We present a case of a 35-year-old Caucasian male with chronic relapsing cephalic PG-like lesions associated with antineutrophil cytoplasmic antibody (cANCA) positive GPA. Repeat skin biopsies showed no features consistent with cutaneous GPA or PG, with nonspecific acute and chronic inflammation. Despite longstanding inactive GPA, the PG-like ulcers failed to respond to various immunosuppressive agents including prednisolone, cyclophosphamide, azathioprine and cyclosporine. The patient denied manipulating or picking at the ulcers. The patient was treated as an inpatient with oral antibiotics for secondary infection, a weaning course of high-dose prednisolone, and mycophenolate mofetil (MMF) up to 1.5 mg BD. The ulcers had significantly regressed three months later.
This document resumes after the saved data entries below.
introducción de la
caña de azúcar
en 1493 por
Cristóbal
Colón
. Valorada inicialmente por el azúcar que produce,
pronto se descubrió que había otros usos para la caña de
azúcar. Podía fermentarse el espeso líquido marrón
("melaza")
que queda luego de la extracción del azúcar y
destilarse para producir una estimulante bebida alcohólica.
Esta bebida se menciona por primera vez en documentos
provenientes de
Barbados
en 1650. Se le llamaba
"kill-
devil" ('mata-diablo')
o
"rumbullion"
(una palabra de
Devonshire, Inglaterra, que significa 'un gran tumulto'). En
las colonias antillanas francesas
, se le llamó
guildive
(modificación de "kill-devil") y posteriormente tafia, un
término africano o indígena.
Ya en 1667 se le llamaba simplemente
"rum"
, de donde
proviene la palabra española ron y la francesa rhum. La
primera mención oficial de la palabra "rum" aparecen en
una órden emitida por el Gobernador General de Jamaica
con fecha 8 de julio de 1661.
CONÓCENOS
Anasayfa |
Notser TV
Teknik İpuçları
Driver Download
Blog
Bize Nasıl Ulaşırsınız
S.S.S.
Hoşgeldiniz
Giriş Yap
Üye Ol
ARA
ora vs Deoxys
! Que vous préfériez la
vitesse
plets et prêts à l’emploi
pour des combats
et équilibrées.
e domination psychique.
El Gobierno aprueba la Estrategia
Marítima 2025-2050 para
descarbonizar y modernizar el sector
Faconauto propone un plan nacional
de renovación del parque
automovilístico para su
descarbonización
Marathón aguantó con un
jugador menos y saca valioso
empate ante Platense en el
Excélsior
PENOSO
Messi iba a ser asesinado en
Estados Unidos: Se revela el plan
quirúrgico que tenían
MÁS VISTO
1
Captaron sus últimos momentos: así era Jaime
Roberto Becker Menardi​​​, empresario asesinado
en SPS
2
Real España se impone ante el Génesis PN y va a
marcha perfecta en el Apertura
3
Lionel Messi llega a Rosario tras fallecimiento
The co-existence of GPA and PG is rare, particularly under the age of 50 and in a cervical-cephalic distribution. Thus, there is a paucity of research regarding effective management options for chronic non-healing ulcers in this context. Our case highlights the successful use of high-dose systemic glucocorticoids and MMF for treatment of refractory cephalic PG-like lesions in a patient with GPA.